My brother’s cat, Beau, has been sick with a UTI so many times before I find it hard to count. It’s not something we take lightly, and these recurring UTIs have been something the whole family’s done its best to research and resolve. But these past few weeks were different: Beau’s UTI issues became life-threateningly serious, pretty much overnight – leading to emergency visit after emergency visit, and finally, to a pretty major surgery that has hopefully extended his lifespan by many, many years.
At the start of this extremely painful experience (for him, for his humans, and for those of us who love him dearly), we had no idea if Beau would make it. In fact, we didn’t even have any idea what was wrong. We didn’t know why he wasn’t getting better on his prescription cat food, or if there was something unique about this time that had made the infection so much worse than before. Did he have another illness making him sick? Would the vets be able to find out how to help him in time? If he made it, might this happen again? And would Beau be able to live through another round of these terrible experiences if they recurred when he was old?
Throughout those initial days of uncertainty, I felt I might lose a family member.
I picked those particular words for a reason. I didn’t feel like I would have if a human family member got sick – I felt that a family member was sick. Because while Beau is no human, he is family.
The emotional roller-coaster you feel when a family member or close relative gets sick – if you have a pet – that’s what you feel when they get sick.
And no, Beau is not my pet. He does not live in my house nor has he ever – but he is like a nephew to me, my brother’s son, and my mom’s cat, Walker, is the same. Were anything to happen to either of these cats, though they are not my own, I would feel that I lost family.

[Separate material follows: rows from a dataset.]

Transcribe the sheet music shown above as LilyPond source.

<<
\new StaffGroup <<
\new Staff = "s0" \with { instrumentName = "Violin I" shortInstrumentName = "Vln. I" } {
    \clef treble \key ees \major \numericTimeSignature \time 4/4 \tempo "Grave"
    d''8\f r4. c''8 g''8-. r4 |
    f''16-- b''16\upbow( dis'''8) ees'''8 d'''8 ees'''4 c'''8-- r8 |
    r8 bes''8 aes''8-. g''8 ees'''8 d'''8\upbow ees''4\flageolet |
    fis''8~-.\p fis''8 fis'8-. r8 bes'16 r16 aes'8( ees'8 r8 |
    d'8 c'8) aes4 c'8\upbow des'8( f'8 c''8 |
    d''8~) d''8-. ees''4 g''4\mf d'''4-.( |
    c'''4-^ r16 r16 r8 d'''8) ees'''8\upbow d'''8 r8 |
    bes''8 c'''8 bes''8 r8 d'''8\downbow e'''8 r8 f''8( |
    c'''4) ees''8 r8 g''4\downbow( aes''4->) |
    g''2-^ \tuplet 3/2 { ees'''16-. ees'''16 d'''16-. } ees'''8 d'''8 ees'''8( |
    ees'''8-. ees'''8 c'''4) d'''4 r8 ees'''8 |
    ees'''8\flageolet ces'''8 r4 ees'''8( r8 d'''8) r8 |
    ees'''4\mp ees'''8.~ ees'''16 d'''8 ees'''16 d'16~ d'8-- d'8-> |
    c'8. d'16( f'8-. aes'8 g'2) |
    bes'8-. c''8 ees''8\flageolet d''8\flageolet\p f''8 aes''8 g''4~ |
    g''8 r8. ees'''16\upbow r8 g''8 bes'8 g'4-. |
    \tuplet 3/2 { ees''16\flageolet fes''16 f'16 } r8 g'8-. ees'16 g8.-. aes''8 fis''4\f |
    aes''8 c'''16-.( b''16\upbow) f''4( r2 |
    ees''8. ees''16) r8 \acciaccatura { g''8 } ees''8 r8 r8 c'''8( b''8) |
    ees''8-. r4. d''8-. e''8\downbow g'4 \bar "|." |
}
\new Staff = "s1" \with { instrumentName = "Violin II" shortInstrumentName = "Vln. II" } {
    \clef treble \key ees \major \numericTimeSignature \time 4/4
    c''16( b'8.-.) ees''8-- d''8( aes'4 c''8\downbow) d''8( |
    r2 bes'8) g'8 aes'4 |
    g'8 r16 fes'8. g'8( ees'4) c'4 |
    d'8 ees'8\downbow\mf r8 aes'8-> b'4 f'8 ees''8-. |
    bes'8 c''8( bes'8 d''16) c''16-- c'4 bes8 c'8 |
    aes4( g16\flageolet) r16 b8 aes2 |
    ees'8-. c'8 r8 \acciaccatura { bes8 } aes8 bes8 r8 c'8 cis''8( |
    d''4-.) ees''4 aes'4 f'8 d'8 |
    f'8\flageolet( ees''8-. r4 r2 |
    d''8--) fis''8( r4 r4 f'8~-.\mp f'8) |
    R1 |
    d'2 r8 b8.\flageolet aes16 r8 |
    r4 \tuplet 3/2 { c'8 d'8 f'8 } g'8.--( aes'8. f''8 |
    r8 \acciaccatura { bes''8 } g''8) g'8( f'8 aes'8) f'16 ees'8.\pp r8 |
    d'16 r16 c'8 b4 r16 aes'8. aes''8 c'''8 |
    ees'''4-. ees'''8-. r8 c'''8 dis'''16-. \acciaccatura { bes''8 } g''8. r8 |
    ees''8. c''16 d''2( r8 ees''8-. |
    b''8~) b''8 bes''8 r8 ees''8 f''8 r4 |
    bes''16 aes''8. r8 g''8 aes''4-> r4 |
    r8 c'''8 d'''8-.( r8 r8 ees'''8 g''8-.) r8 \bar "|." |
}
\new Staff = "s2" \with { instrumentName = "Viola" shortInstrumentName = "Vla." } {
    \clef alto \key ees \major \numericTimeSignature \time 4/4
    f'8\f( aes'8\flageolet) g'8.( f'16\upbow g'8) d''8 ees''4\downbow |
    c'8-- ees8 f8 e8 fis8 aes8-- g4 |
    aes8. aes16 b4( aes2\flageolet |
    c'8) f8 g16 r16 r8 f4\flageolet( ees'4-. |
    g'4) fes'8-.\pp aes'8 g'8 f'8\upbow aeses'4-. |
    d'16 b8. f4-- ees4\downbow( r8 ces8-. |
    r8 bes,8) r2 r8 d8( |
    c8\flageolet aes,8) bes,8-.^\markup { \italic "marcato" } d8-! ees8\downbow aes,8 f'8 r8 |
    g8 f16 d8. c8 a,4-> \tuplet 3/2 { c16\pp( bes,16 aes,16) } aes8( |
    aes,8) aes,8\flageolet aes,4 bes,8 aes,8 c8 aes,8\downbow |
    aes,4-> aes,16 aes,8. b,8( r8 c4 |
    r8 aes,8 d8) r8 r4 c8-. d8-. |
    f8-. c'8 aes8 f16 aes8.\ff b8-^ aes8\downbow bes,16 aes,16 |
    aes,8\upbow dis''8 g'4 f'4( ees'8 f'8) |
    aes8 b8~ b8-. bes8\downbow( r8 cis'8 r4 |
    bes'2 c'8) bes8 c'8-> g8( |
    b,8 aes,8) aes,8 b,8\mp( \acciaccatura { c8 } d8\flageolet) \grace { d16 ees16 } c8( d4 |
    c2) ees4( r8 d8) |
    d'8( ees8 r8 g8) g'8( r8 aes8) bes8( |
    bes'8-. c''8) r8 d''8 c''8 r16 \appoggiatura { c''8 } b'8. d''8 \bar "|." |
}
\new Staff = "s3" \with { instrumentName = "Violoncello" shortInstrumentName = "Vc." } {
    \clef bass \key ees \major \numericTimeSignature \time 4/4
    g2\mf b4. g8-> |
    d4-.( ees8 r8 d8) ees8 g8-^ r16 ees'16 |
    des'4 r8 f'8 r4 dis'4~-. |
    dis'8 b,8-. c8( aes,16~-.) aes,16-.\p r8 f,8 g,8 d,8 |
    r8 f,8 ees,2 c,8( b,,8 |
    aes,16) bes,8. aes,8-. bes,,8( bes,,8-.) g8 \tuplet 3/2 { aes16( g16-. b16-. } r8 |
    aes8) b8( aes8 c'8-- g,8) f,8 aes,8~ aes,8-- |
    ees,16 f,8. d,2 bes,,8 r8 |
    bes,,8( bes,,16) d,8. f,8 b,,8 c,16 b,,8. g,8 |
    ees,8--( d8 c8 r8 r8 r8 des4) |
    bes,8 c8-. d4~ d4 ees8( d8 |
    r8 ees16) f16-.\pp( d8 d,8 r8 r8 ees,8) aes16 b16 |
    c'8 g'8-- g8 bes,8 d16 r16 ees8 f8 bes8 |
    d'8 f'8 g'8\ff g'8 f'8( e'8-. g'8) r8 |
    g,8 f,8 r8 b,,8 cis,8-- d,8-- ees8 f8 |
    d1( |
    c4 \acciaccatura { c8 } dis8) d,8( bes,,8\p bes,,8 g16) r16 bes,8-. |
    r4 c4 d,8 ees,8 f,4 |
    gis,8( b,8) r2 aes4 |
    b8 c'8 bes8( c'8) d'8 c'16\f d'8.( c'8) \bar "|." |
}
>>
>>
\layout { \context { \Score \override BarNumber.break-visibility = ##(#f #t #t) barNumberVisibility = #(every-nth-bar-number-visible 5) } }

Are pets exactly like people? No. And certainly your relationship with them is not like your relationship with other people. Pets are obviously not able to hold conversations with you, to share similar hobbies and interests (besides napping and a love of food, of course!), to share with you their innermost thoughts and desires, or even describe to you how their day went, but for the many of us who live and interact with pets for so many hours each and every single day, the fact that our relationships with our pets are different from our relationships with other humans doesn’t at all change the fact that they are indeed family.
Do pets fit into the traditional definition of what a family unit is? Technically, no. The top Oxford English Dictionary definition of a family is “a group of people related by blood or marriage.” But arguing on behalf of this definition means you’d be excluding adopted children as family members – and I most certainly think you’d be hard pressed to find a soul these days who’d agree with that.

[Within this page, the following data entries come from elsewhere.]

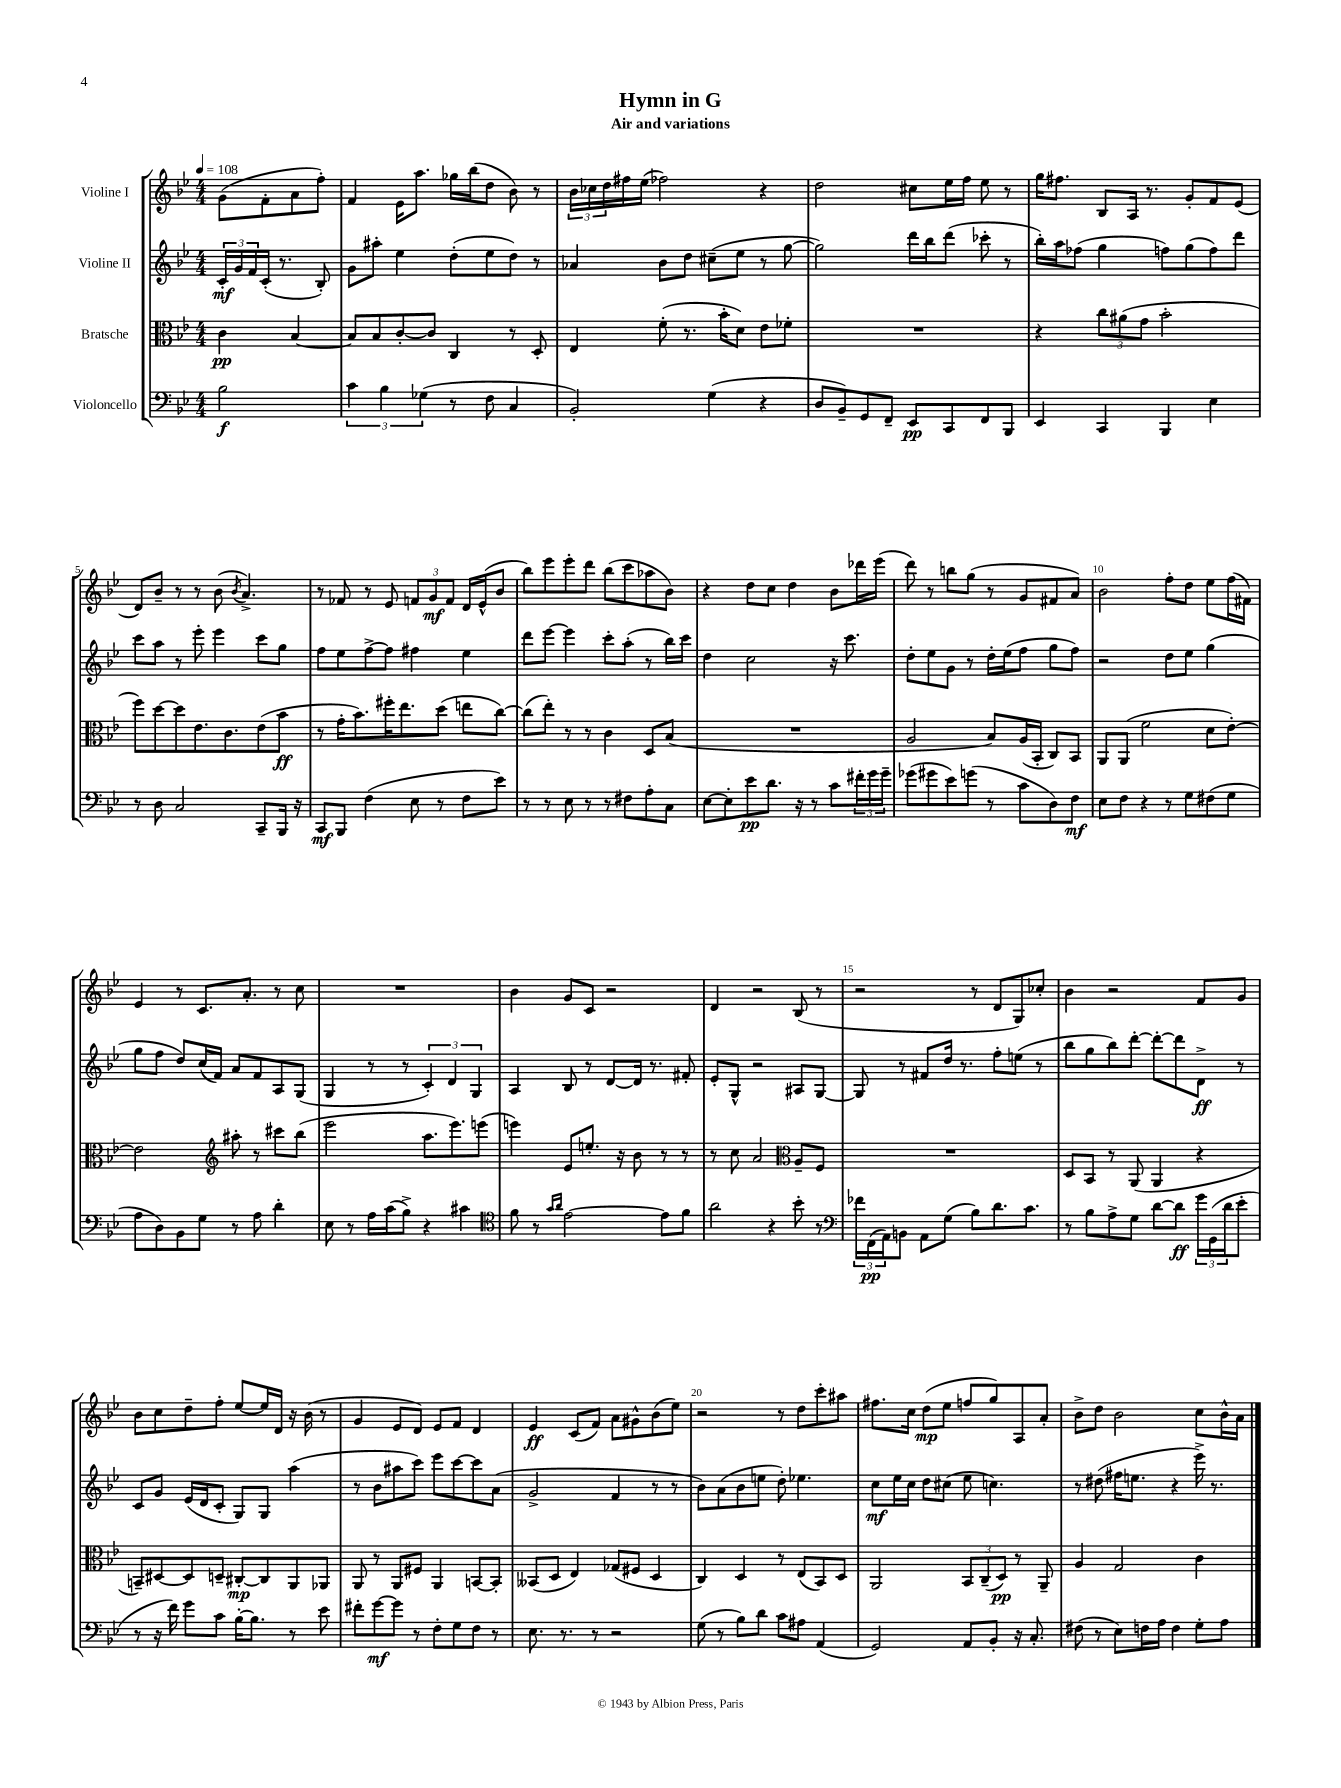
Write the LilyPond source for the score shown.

\header { title = "Hymn in G" subtitle = "Air and variations" }
<<
\new StaffGroup <<
\new Staff = "s0" \with { instrumentName = "Violine I" } {
    \clef treble \key bes \major \numericTimeSignature \time 4/4 \partial 2 \tempo 4 = 108
    g'8( f'8-. a'8 f''8-.) |
    f'4 ees'16 a''8. ges''16 bes''16( d''8 bes'8) r8 |
    \tuplet 3/2 { bes'16 ces''16 d''16 } fis''16 ees''16( fes''2) r4 |
    d''2 cis''8 ees''16 f''16 ees''8 r8 |
    g''16 fis''8. bes8 a16 r8. g'8-. f'8 ees'8( |
    d'8) bes'8-- r8 r8 bes'8( \acciaccatura { bes'8 } a'4.->) |
    r8 fes'8 r8 ees'8 \tuplet 3/2 { f'8 g'8\mf f'8 } d'16 ees'16-^( bes'8 |
    bes''8) ees'''8 ees'''8-. d'''8 bes''8( c'''8 aes''8 bes'8) |
    r4 d''8 c''8 d''4 bes'8 des'''16 ees'''16( |
    d'''8) r8 b''8 g''8( r8 g'8 fis'8 a'8) |
    bes'2 f''8-. d''8 ees''8 f''16( fis'16) |
    ees'4 r8 c'8. a'8.-. r8 c''8 |
    R1 |
    bes'4 g'8 c'8 r2 |
    d'4 r2 bes8( r8 |
    r2 r8 d'8 g8) ces''8-. |
    bes'4 r2 f'8 g'8 |
    bes'8 c''8 d''8-- f''8-. ees''8~ ees''16 d'16 r16 bes'16( r8 |
    g'4 ees'8 d'8) ees'8 f'8 d'4 |
    ees'4\ff c'8( f'8) a'8 gis'8-^ bes'8( ees''8) |
    r2 r8 d''8 c'''8-. ais''8 |
    fis''8. c''16 d''8\mp( ees''8 f''8 g''8) a8 a'8-. |
    bes'8-> d''8 bes'2 c''8 bes'16-^ a'16 \bar "|." |
}
\new Staff = "s1" \with { instrumentName = "Violine II" } {
    \clef treble \key bes \major \numericTimeSignature \time 4/4 \partial 2
    \tuplet 3/2 { c'16-.\mf g'16 f'16 } c'16-.( r8. bes8-.) |
    g'8 ais''8-. ees''4 d''8-.( ees''8 d''8) r8 |
    aes'4 bes'8 d''8 cis''8--( ees''8 r8 g''8~ |
    g''2) d'''16 bes''16 d'''8( ces'''8-. r8 |
    bes''16-.) a''16 fes''8( g''4 f''8) g''8( f''8) d'''8 |
    c'''8 a''8 r8 ees'''8-. ees'''4 c'''8 g''8 |
    f''8 ees''8 f''8~-> f''8 fis''4 ees''4 |
    d'''8 ees'''8~ ees'''4 c'''8-. a''8-.( r8 bes''16) c'''16 |
    d''4 c''2 r16 c'''8. |
    d''8-. ees''8 g'8 r8 d''16-. ees''16( f''8 g''8 f''8) |
    r2 d''8 ees''8 g''4( |
    g''8 f''8 d''8) c''16( f'16) a'8 f'8 a8 g8( |
    g4 r8 r8 \tuplet 3/2 { c'4-.) d'4 g4 } |
    a4 bes8 r8 d'8~ d'16 r8. fis'8-. |
    ees'8-. g8-^ r2 ais8 g8~ |
    g8 r8 fis'8 d''16 r8. f''8-. e''8( r8 |
    bes''8 g''8 bes''8) d'''8~-. d'''8~-. d'''8 d'8->\ff r8 |
    c'8 g'8 ees'16( d'16 c'8-. g8) g8 a''4( |
    r8 bes'8 ais''8 c'''8) ees'''8 c'''8~ c'''8 a'8( |
    g'2-> f'4 r8 r8 |
    bes'8) a'8( bes'8 e''8 d''8-.) ees''4. |
    c''8\mf ees''16 c''16 d''8 cis''8( ees''8 c''4.) |
    r8 dis''8( fis''16 e''8. r4 ees'''16->) r8. \bar "|." |
}
\new Staff = "s2" \with { instrumentName = "Bratsche" } {
    \clef alto \key bes \major \numericTimeSignature \time 4/4 \partial 2
    c'4\pp bes4~ |
    bes8 bes8 c'8~-. c'8 c4 r8 d8-. |
    ees4 f'8-.( r8. bes'16-. d'8) ees'8 fes'8-. |
    R1 |
    r4 \tuplet 3/2 { c''8 ais'8( g'8 } bes'2-. |
    f''8) d''8~ d''8 ees'8. c'8. ees'8( bes'8\ff |
    r8 g'16-. bes'8.) fis''16-. ees''8. d''8( e''8 c''8~) |
    c''8( ees''8-.) r8 r8 c'4 d8 bes8( |
    R1 |
    a2 bes8) a16( bes,16-. c8) bes,8 |
    a,8 a,8( f'2 d'8 ees'8~-.) |
    ees'2 \clef treble ais''8-. r8 cis'''8 bes''8( |
    ees'''2 a''8. ees'''8.) e'''8( |
    e'''4) ees'8 e''8.-. r16 bes'8 r8 r8 |
    r8 c''8 a'2 \clef alto a8-- f8 |
    R1 |
    d8 bes,8 r8 a,8( a,4 r4 |
    b,8--) dis8~ dis8 d8-- cis8~-.\mp cis8 a,8 aes,8 |
    a,8 r8 a,8 fis8 a,4 b,8~ b,8-. |
    beses,8( d8 ees4) ges8( fis8 d4 |
    c4) d4 r8 ees8( bes,8) d8 |
    a,2 \tuplet 3/2 { bes,8 c8--( d8\pp) } r8 a,8-- |
    a4 g2 c'4 \bar "|." |
}
\new Staff = "s3" \with { instrumentName = "Violoncello" } {
    \clef bass \key bes \major \numericTimeSignature \time 4/4 \partial 2
    bes2\f |
    \tuplet 3/2 { c'4 bes4 ges4( } r8 f8 c4 |
    bes,2-.) g4( r4 |
    d8 bes,8--) g,8 f,8-- ees,8\pp c,8 f,8 bes,,8 |
    ees,4 c,4 bes,,4 ees4 |
    r8 d8 c2 c,8-- bes,,16 r16 |
    c,8\mf bes,,8 f4( ees8 r8 f8 ees'8) |
    r8 r8 ees8 r8 r8 fis8 a8-. c8 |
    ees8~ ees8-. ees'8\pp d'8. r16 r8 c'8 \tuplet 3/2 { fis'16-. g'16 g'16-- } |
    ges'8( gis'8 ees'8) g'8( r8 c'8 d8) f8\mf |
    ees8 f8 r4 r8 g8 fis8( g8 |
    a8 d8) bes,8 g8 r8 a8 d'4-. |
    ees8 r8 a16 c'16( bes8->) r4 cis'4 |
    \clef tenor f'8 r8 \grace { g'16 a'16 } ees'2~ ees'8 f'8 |
    a'2 r4 bes'8-. r8 |
    \clef bass \tuplet 3/2 { fes'16 f,16\pp( a,16) } b,8 a,8 g8( bes8) d'8. c'8. |
    r8 bes8 a8-> g8 d'8~ d'8\ff \tuplet 3/2 { g'16 g,16( d'16 } ees'8-. |
    r8 r16 f'16) g'8 c'8 bes16~-. bes8. r8 ees'8 |
    fis'8-. g'8~\mf g'8 r8 f8-. g8 f8 r8 |
    ees8. r8. r8 r2 |
    g8( r8 bes8) d'8 c'8 ais8 a,4( |
    g,2) a,8 bes,8-. r16 c8.-. |
    fis8( r8 ees8) f16 a16 f4 g8-. a8 \bar "|." |
}
>>
>>
\layout { \context { \Score \override BarNumber.break-visibility = ##(#f #t #t) barNumberVisibility = #(every-nth-bar-number-visible 5) } }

Pets are our adopted family members. We choose not only to be friends with them, but to take them into our lives full time, to bring them into our homes and to look after them the same way we would look after adopted children.
People adopt children to give kids who need a good home one, and also for a more selfish, yet equally good reason – because they feel the adopted child would make their lives better for having the child in it, too.
These same two reasons are why people adopt animals: to give the animals a better home and to enhance their own lives through the joy and fulfillment that having a pet can bring.
We spend countless hours with our pets each and every day. We protect them, look after them, and care for their well being the best we can – same as if they were our biological children, sisters, or brothers.
Pets are not “just” pets.
We treat our pets like family because family they are.